Nicht nur was für Stubenhocker
Neuenstadt - Siebzehnjährige macht im Rathaus eine Verwaltungslehre

Neuenstadt - Zum Außentermin kommt der städtische Bauamtsleiter in Begleitung einer jungen Frau. Kesser Haarknoten, flottes Outfit, offener Blick, eine Frau, die auch auf dem Laufsteg keine schlechte Figur machen würde: „Das ist Jana Bolch, unsere Auszubildende“, sagt er. Die Siebzehnjährige macht eine Verwaltungslehre bei der Stadt.

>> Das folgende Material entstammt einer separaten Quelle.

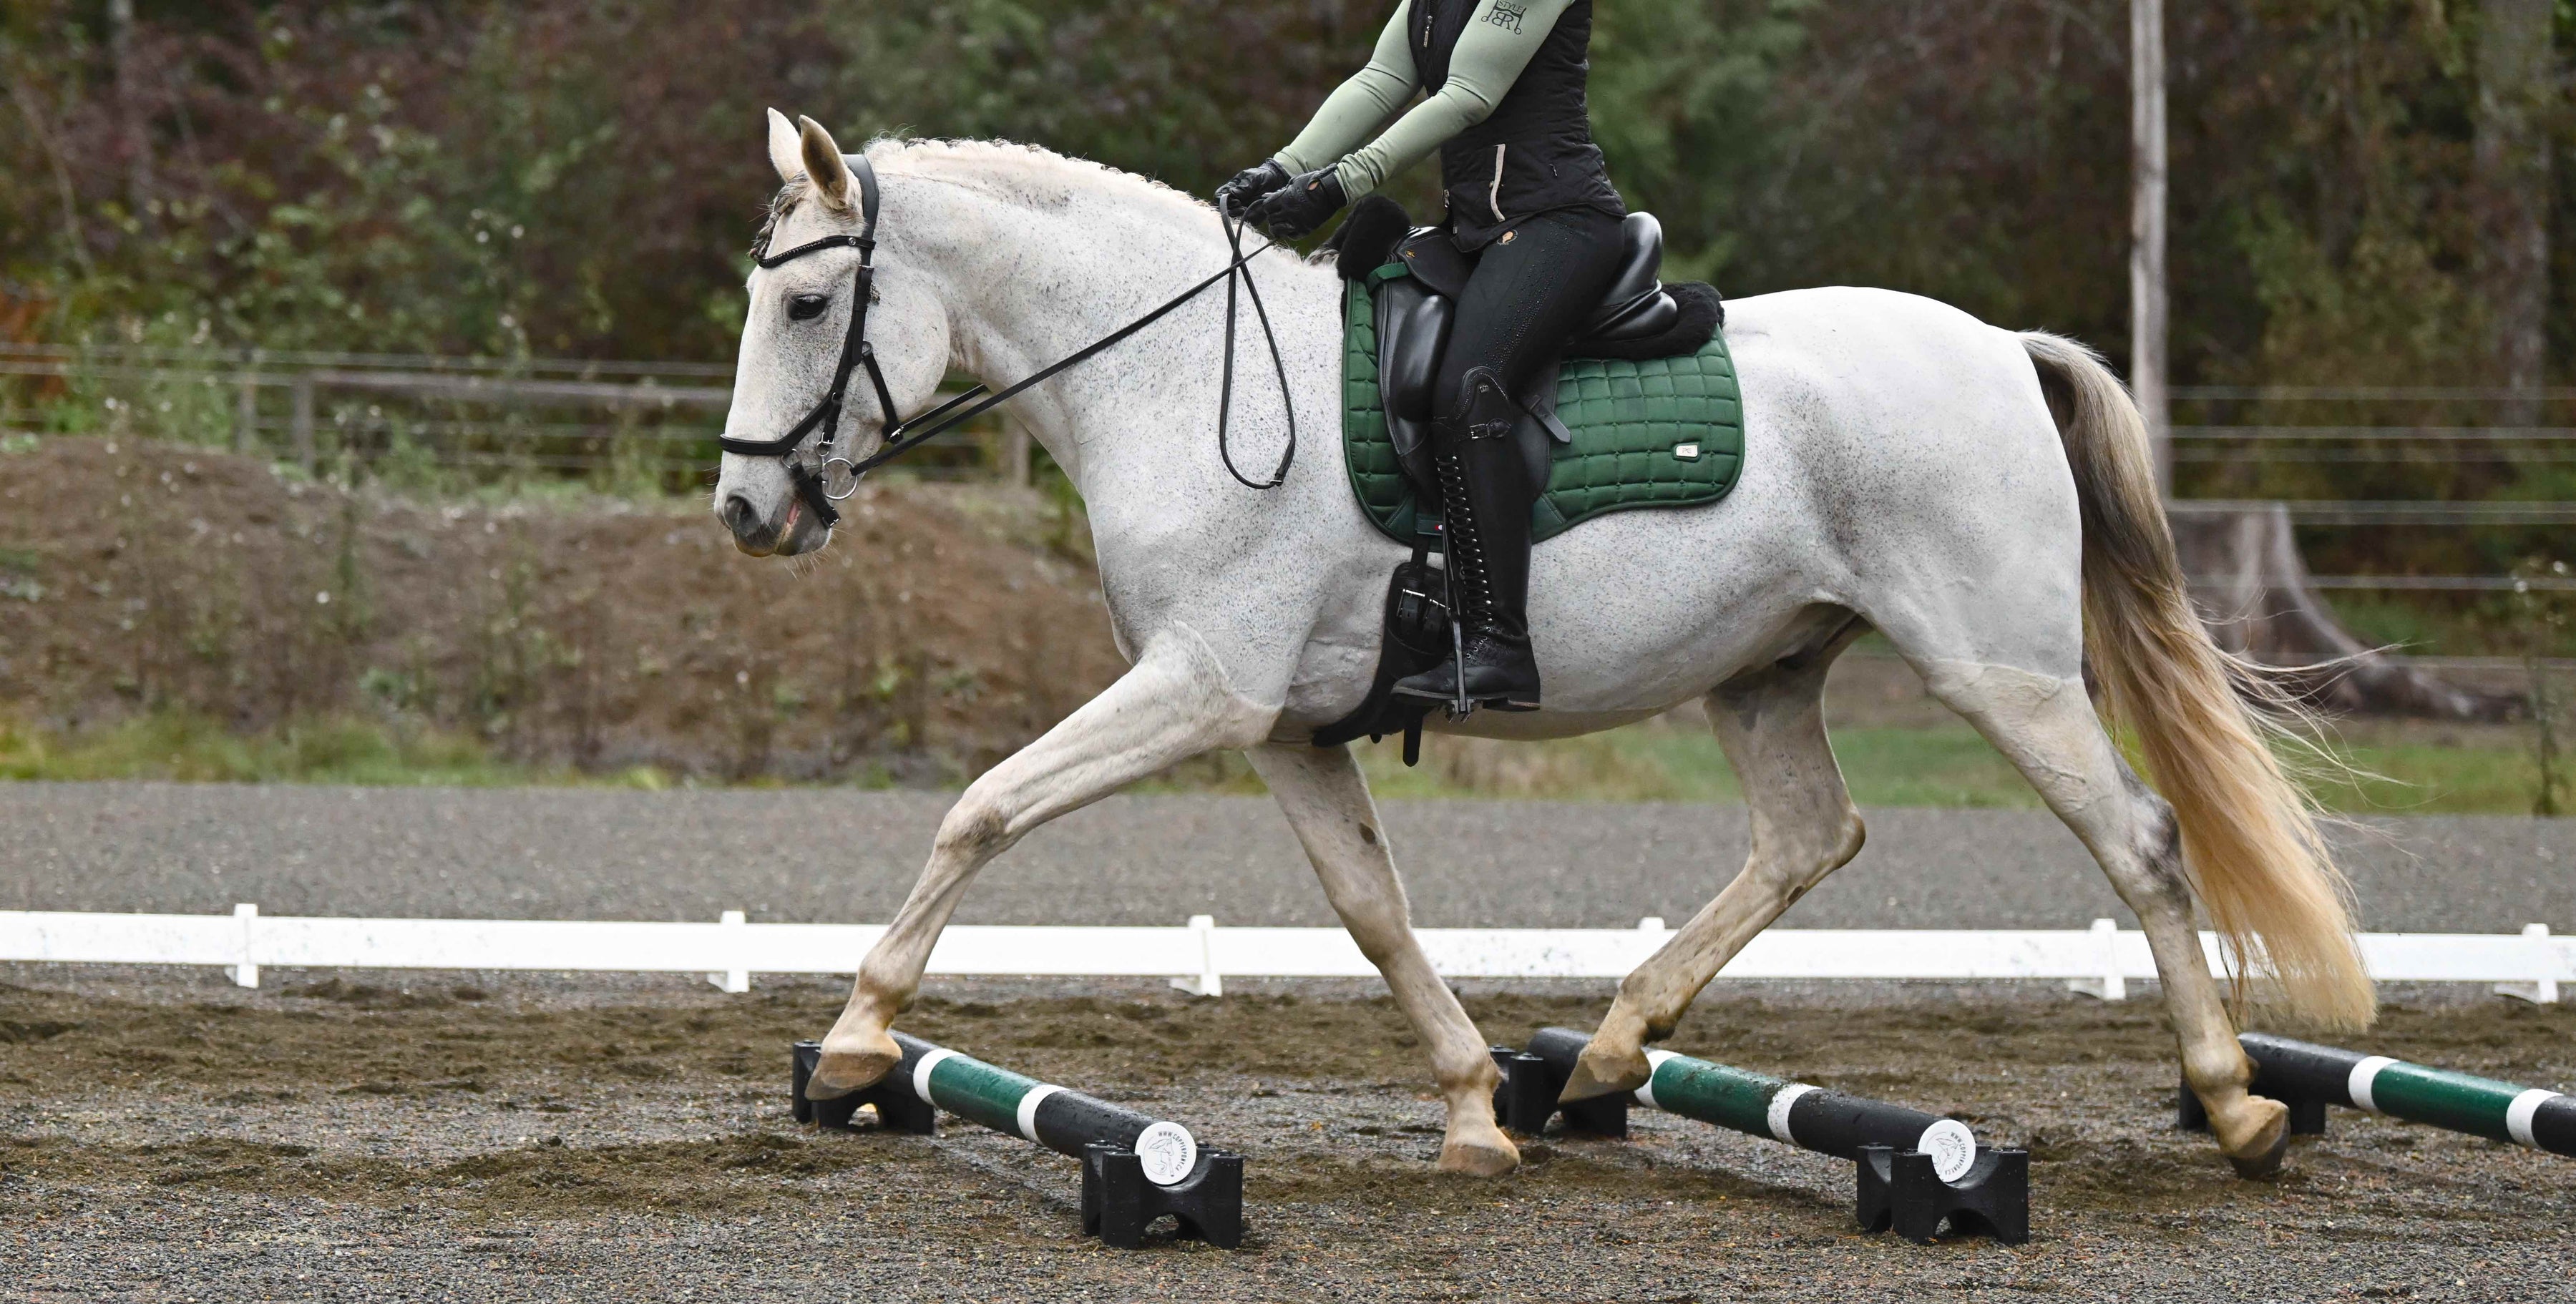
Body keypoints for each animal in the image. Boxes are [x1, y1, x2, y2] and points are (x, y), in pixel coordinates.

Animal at [715, 111, 2373, 1179]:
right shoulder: (1283, 727)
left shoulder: (1200, 689)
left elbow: (981, 806)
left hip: (2001, 671)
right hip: (1765, 669)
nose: (744, 508)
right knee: (1807, 835)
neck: (1182, 375)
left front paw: (857, 1041)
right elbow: (1375, 911)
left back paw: (2235, 1105)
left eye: (809, 303)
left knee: (2140, 840)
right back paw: (1604, 1056)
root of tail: (1999, 350)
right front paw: (1471, 1106)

Verwaltung - nur was für verschlossene Stubenhocker? Überhaupt nicht fand Jana Bolch und hat sich nach einem Praktikum in der neunten Realschulklasse dafür entschieden. „In den letzten sechs Jahren haben wir neun junge Leute ausgebildet“, sagt Bürgermeister Norbert Heuser. „Mehr geht nicht, denn man muss sich ja auch Zeit für die Lehrlinge nehmen.“
Aktuell haben gerade zwei als Verwaltungsfachangestellte ihre Prüfungen abgelegt. Zudem gibt es in den städtischen Kindergärten eine Praktikantin und eine angehende Erzieherin im Anerkennungsjahr. Wenn Jana Bolch an ihrem Schreibtisch sitzt, dann kann sie weit hinein schauen ins Land. „Sie hat Glück mit dem Platz, weil eine Kollegin in Mutterschutz ist“, sagt Heike Hodorff, ihre Bürokollegin im Bauamt, wo Jana seit Mai eingesetzt ist. Hier führt sie auch das Bautagebuch.
Anspruchsvolle Arbeit
„Wir fordern unser Auszubildende. Sie machen keine Hilfstätigkeiten“, sagt Bauamtsleiter Bernd Stephan. Heute muss sie den Ordner „Ortseingangswerbeanlagen“ bearbeiten und Firmen anschreiben, die für eine Werbetafel in Frage kommen. „An die Sprache habe ich mich erst gewöhnen müssen“, sagt sie und schmunzelt etwas über das Verwaltungsdeutsch.
Überhaupt hat sie sich unter dem Betrieb Stadtverwaltung zunächst wenig vorstellen können: „Gekannt habe ich nur das Bürgerbüro wegen meinem Personalausweis. Beim Kinderferienprogramm habe ich mitgemacht. Und dann war ich dabei, als meine Mutter meinen kleinen Bruder für den Kindergarten angemeldet hat.“
Nach Praktikum und einigen Monaten Lehre ist sie erstaunt, wie vielfältig die Aufgaben einer Stadtverwaltung sind. Und sie hatte auch ein Aha-Erlebnis was ihre alte Schule, die Helmbundschule, betrifft: „Die verwalten ja wir - über den Haupt- und Realschulzweckverband.“
Neuenstadts Verwaltung hat eine klassische Rathausstruktur mit Hauptamt, Bauamt und Finanzen mit Eigenbetrieben. Jana Bolch konnte schon in fast alle Bereiche hineinschnuppern. „Die Vorbereitung zur Sportlerehrung war interessant. Und dann habe ich bei der Vernissage der Schweizer Masken-Ausstellung im Schafstall mitgearbeitet.“
Duales System
Zwischen dem praktischen Lernen gibt es Blockunterricht in der kaufmännischen Berufsschule in Böckingen. „Nach vier Wochen Schule freue ich mich auf die Arbeit bei der Stadt und umgekehrt“, sagt sie. Hauptamtsleiter Eberhard Laier ist der Ausbildungsbeauftragte der Stadt. Er hat es befürwortet, dass Janas Lehrzeit auf zweieinhalb Jahre verkürzt wird.